##### DATA TO PROCESS #####

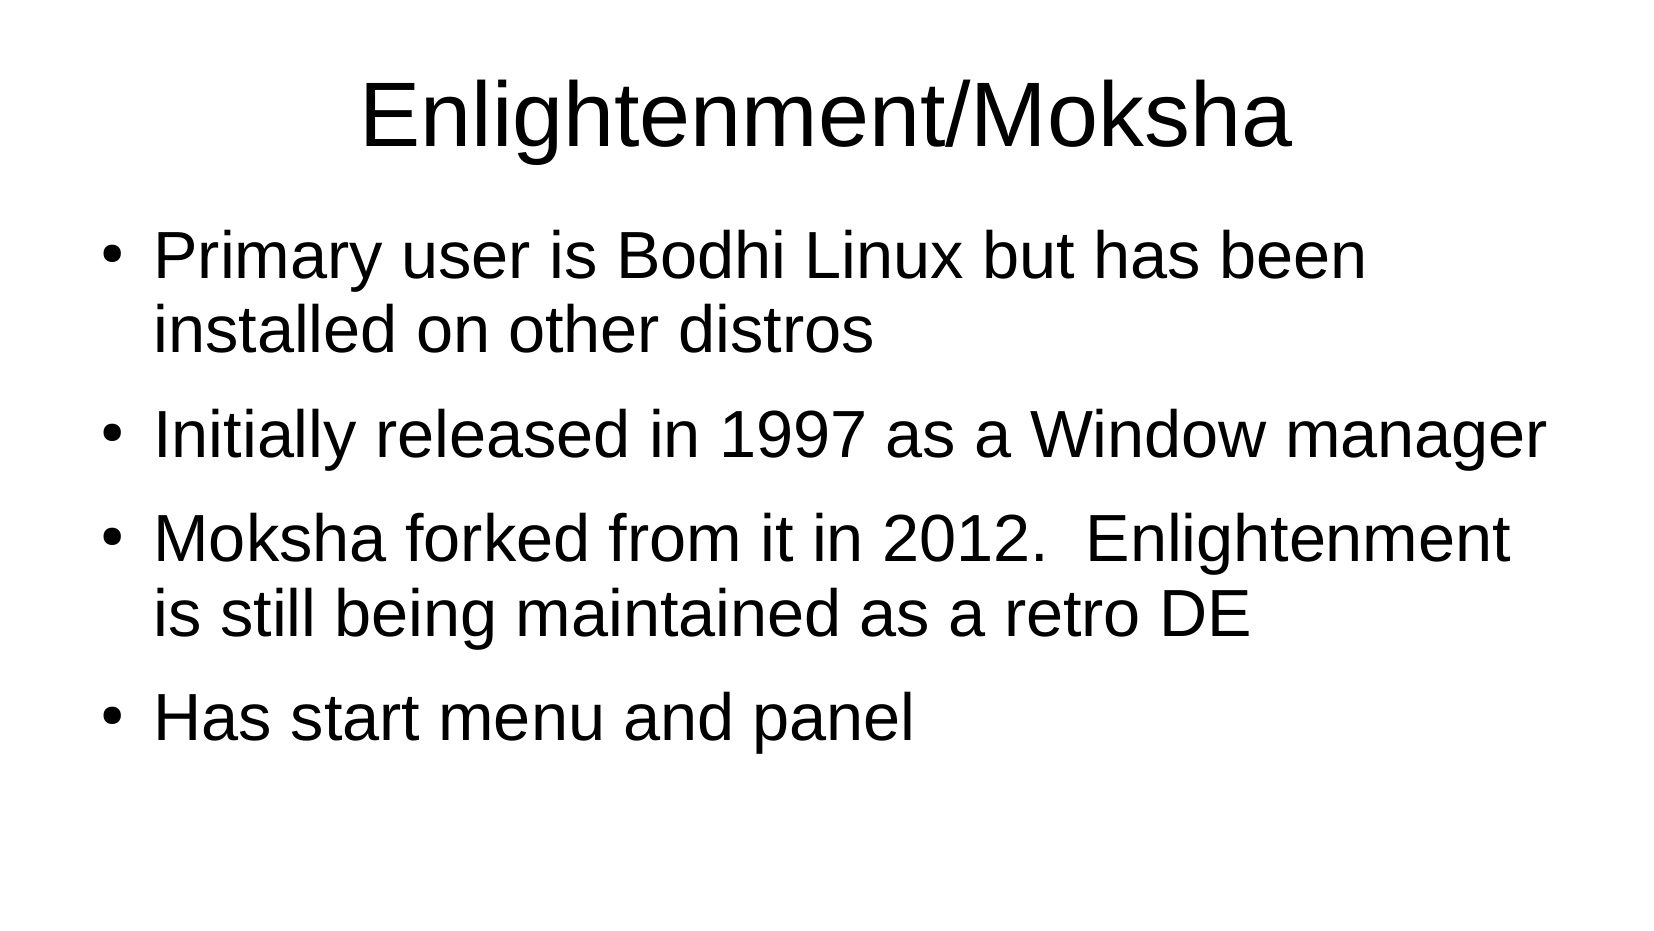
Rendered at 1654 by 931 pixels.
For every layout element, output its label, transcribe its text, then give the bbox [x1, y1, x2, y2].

title Enlightenment/Moksha [82, 37, 1571, 193]
list Primary user is Bodhi Linux but has been installed on other distros Initially released in 1997 as a Window manager Moksha forked from it in 2012. Enlightenment is still being maintained as a retro DE Has start menu and panel [82, 217, 1571, 758]
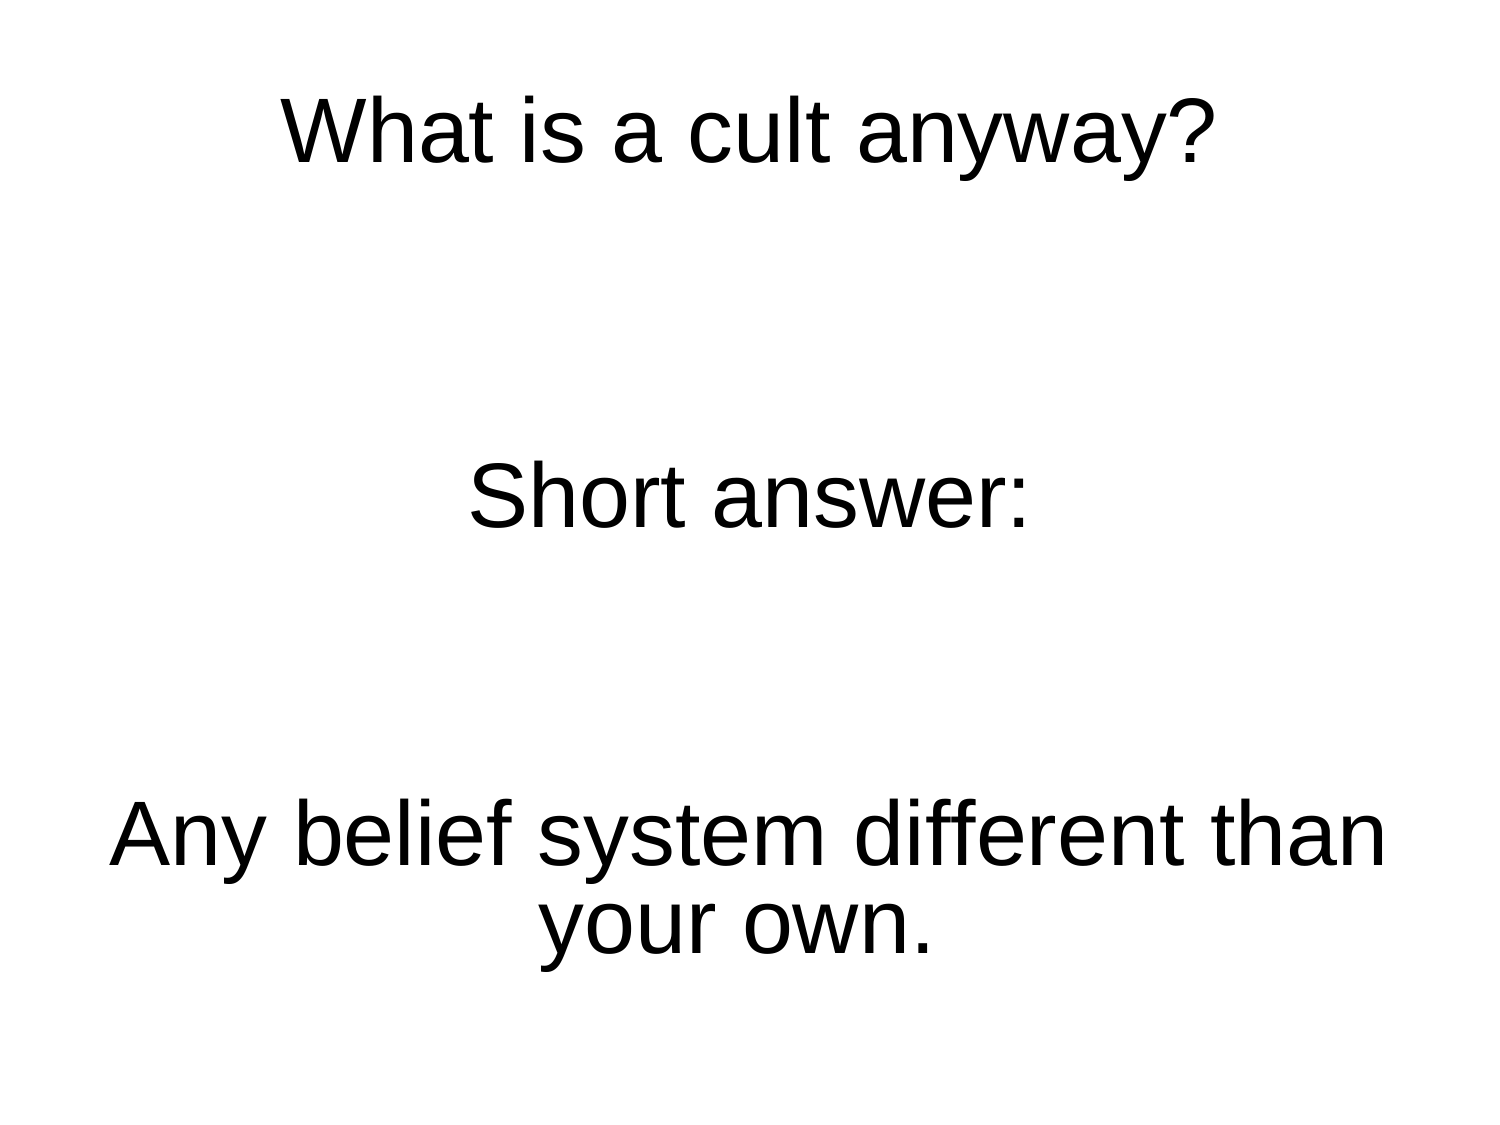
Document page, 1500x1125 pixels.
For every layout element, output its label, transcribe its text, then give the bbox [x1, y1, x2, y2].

text_box Short answer: [0, 449, 1500, 642]
text_box Any belief system different than your own. [0, 787, 1500, 979]
text_box What is a cult anyway? [0, 84, 1500, 188]
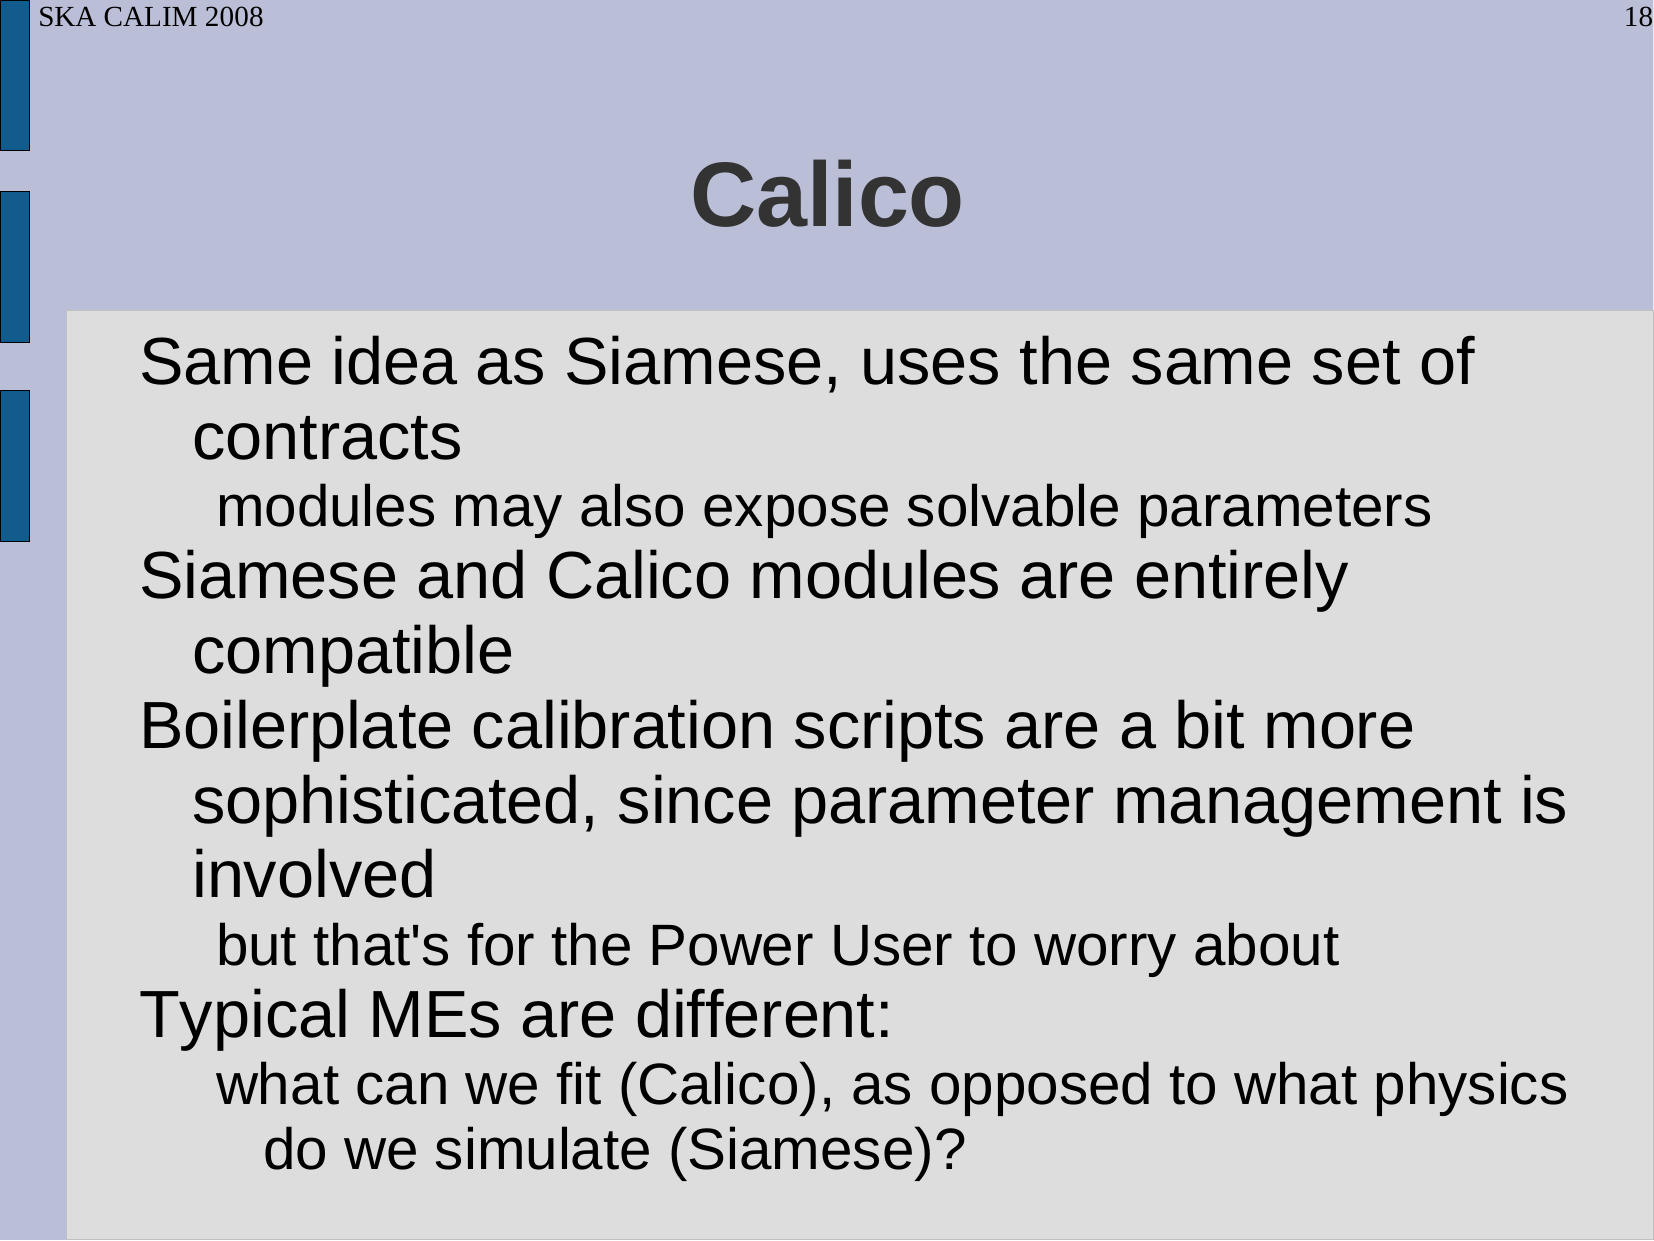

#####

WHAT TO WORK ON: Please rewrite the records above with "layout element" switched to "page region" throughout, keeping everything else unchanged and leaving the pictures out.

RESULT:
Rendered at 1654 by 931 pixels.
For every page region, output its label, transcribe its text, then give the bbox [x1, y1, x2, y2].

title Enlightenment/Moksha [82, 37, 1571, 193]
list Primary user is Bodhi Linux but has been installed on other distros Initially released in 1997 as a Window manager Moksha forked from it in 2012. Enlightenment is still being maintained as a retro DE Has start menu and panel [82, 217, 1571, 758]
Document page, 1500x1125 pixels.
For every page region, output its label, transcribe its text, then give the bbox [x1, y1, x2, y2].

text_box Short answer: [0, 449, 1500, 642]
text_box Any belief system different than your own. [0, 787, 1500, 979]
text_box What is a cult anyway? [0, 84, 1500, 188]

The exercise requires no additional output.